3. Wanita yang pertama kali mengalami haidh (mubtada`ah) dan tidak
mengetahui periode dan sifat darah haidhnya, maka disandarkan kepada
mayoritas waita pada umumnya atau keluarga wanita terdekatnya.
4. Wanita yang lupa sama sekali kebiasaan haidhnya dan tidak mampu
membedakan antara haidh dengan selainnya, maka menurut ulama
kondisinya disamakan dengan wanita mubtada`ah.
d. BAGAIMANA WANITA MUSTAHADHAH MELAKUKAN SHOLAT :
Hendaknya ia tetap berwudhu setiap hendak sholat.
Mengakhirkan waktu sholat, misal melaksanakan sholat zhuhur di akhir
waktu dan ashar di awal waktu, demikian pula mengakhirkan maghrib dan
mengawalkan isya.
Dianjurkan untuk Mandi di setiap kali akan sholat.
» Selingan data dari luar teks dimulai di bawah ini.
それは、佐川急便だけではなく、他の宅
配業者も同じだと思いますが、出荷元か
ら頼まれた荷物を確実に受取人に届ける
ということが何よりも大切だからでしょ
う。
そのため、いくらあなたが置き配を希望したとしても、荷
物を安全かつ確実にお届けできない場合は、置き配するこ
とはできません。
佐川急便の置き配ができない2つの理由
e. HUKUM-HUKUM YANG BERKAITAN DENGAN WANITA ISTIHADHAH
Wanita mustahadhah statusnya sama dengan wanita suci.
5
Wanita mustahadhah diwajibkan untuk sholat, puasa, dll dan
diperkenankan untuk membaca a-Qur’an, memegang mushaf, dll.
Wanita mustahadhah yang telah berwudhu lalu keluar darahnya baik
banyak atau sedikit, maka tidak mempengaruhi wudhu dan sholatnya.
Wanita mustahadhah diperbolehkan bersetubuh dengan suaminya di laur
waktu haidh dan nifasnya.
Wanita mustahadhah diperbolehkan ikut i’tikaf di Masjid.